The information technology field follows the “If you build it, they will come” mantra made famous by the Kevin Costner film, “Field of Dreams”. (As we’ll see, this approach would be a nightmare in healthcare.)

And, more recently, Steve Jobs was famous for not listening to the consumer – because the consumer doesn’t know what they want until he puts it in front of them. [Interesting analysis of Jobs’ quote on this subject on the HelpScout blog.] And really, most customers and the public in general doesn’t know what they want from IT or what kinds of things IT can accomplish in the first place. So anticipating – or creating – customer needs is a viable approach, one Apple did and continues to do exceptionally well.

But, this doesn’t work in healthcare where the medical community is dealing with human life. Doctors can only use drugs, medical devices, and treatments that have been widely tested in controlled settings, proven to be effective, and with side effects that are well-known and documented.

This requirement for testing is foreign to the IT industry. In IT, it is not uncommon to release products with known bugs and allow consumers to identify the problems and deficiencies with the software or solution. Microsoft was famous for taking this approach and Google has taken the practice one step further by releasing beta software for public use. [Disclosure: I love Google and Microsoft – research for this and all blogs starts at Google, and are drafted in Word.]

Beta refers to software that, while functional, is not fully ready for commercial use.

Yes, there are sound business reasons for the practice or releasing software that may not be fully ready for commercial use – especially in Google’s case as their products are released for free – as flaws in software products can be hard to find or are manifest only under certain conditions. Relying on customer reports is often the most efficient way to identify flaws. There are more customers for a piece of software than you can ever have testers, so, customer reports actually are one reliable way to identify the bugs.

But in healthcare, this doesn’t work. We don’t want to wait for people to die to realize a drug or other treatment may have serious side effects. Anything intended for use with real patients must be thoroughly tested on patients and in controlled and monitored settings.

So even if you put an IT solution in front of doctors and other providers that may potentially increase the quality of care, they won’t use it unless you can also point to documented evidence of its efficacy. The uptake, or adoption, of new drugs and technological approaches requires a greater level of evidence than the IT industry may be used to providing.

So where do we go from here?

What’s required is a merging of the medical industry’s approach to clinical trials (e.g., controlled testing with all results documented) with the iterative, Agile development process from the technology industry.

Agile development is a process for developing a software or technical solution that breaks the overall effort into multiple stages, called sprints. The end of each sprint allows for an opportunity to test (e.g., run a small clinical trial).

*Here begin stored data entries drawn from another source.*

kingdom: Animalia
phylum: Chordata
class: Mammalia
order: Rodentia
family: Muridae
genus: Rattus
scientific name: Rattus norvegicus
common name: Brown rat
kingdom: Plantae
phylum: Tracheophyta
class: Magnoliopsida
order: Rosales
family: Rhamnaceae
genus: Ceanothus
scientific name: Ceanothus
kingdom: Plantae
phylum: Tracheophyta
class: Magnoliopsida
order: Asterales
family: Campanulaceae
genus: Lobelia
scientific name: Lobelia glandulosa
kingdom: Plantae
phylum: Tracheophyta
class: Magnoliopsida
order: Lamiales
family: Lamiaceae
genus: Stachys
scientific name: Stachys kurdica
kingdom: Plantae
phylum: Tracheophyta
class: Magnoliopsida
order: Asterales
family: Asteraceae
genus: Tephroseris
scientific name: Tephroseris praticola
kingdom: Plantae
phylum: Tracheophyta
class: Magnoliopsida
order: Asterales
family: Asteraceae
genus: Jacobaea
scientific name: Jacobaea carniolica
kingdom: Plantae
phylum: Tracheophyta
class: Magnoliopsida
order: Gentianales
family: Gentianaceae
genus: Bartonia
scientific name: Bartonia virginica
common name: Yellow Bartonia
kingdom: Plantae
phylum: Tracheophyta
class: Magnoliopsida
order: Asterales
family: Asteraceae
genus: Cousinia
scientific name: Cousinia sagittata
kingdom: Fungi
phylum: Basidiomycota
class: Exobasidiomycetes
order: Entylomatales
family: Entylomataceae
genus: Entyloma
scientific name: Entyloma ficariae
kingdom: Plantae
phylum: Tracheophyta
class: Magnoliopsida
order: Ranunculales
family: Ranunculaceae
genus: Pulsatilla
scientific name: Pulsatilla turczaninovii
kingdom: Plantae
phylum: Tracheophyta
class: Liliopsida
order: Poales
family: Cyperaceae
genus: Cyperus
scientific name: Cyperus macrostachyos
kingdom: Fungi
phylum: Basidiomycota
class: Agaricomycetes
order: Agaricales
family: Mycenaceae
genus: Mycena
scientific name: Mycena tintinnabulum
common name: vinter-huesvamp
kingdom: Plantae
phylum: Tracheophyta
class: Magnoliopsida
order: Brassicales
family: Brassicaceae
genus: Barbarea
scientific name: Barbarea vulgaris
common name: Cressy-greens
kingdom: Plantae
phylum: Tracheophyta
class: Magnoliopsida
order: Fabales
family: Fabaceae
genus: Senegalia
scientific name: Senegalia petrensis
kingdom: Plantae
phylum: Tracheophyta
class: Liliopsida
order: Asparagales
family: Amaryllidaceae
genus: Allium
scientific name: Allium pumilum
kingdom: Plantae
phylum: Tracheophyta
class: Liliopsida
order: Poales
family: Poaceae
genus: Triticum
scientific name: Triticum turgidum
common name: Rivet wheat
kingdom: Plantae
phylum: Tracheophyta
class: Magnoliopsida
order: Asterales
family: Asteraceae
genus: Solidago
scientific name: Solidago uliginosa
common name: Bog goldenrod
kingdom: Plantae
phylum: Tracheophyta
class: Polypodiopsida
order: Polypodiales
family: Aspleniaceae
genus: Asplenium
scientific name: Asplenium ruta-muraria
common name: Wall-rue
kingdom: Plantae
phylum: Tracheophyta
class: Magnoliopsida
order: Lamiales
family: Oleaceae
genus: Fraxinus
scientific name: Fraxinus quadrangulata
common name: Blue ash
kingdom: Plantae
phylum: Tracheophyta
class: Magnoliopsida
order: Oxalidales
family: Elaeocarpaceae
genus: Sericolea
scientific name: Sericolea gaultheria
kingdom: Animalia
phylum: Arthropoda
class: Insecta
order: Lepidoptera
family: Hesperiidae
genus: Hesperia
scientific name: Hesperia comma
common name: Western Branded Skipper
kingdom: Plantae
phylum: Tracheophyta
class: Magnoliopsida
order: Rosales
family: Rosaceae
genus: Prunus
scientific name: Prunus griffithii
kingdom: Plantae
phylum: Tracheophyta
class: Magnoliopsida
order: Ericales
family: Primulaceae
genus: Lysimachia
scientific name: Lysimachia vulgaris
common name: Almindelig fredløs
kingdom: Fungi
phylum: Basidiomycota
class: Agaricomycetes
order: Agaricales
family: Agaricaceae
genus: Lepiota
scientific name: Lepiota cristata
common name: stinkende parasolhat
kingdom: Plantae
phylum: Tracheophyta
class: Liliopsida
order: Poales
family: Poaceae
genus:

Doing so may (but may not) increase the timeline and cost of the development of a health IT solution – but will more than make up for it in the increased quality and long-term uptake of the solution by the medical industry.

Performing clinical trials earlier in the development of health IT solutions allows the medical community to contribute early on by helping adapt the technology to the specific needs of their patients and potentially making providers more amenable to incorporating the solution into their practice of medicine going forward. At the least, being involved earlier in the development process will train providers in the use of the technology – especially important for situations when the new technology will change the workflows associated with patient care.

In essence, IT can still be the remedy for what ails the US healthcare system and incorporating a clinical trial approach to the Agile development process for tech aimed at patient care may be just what the doctor ordered.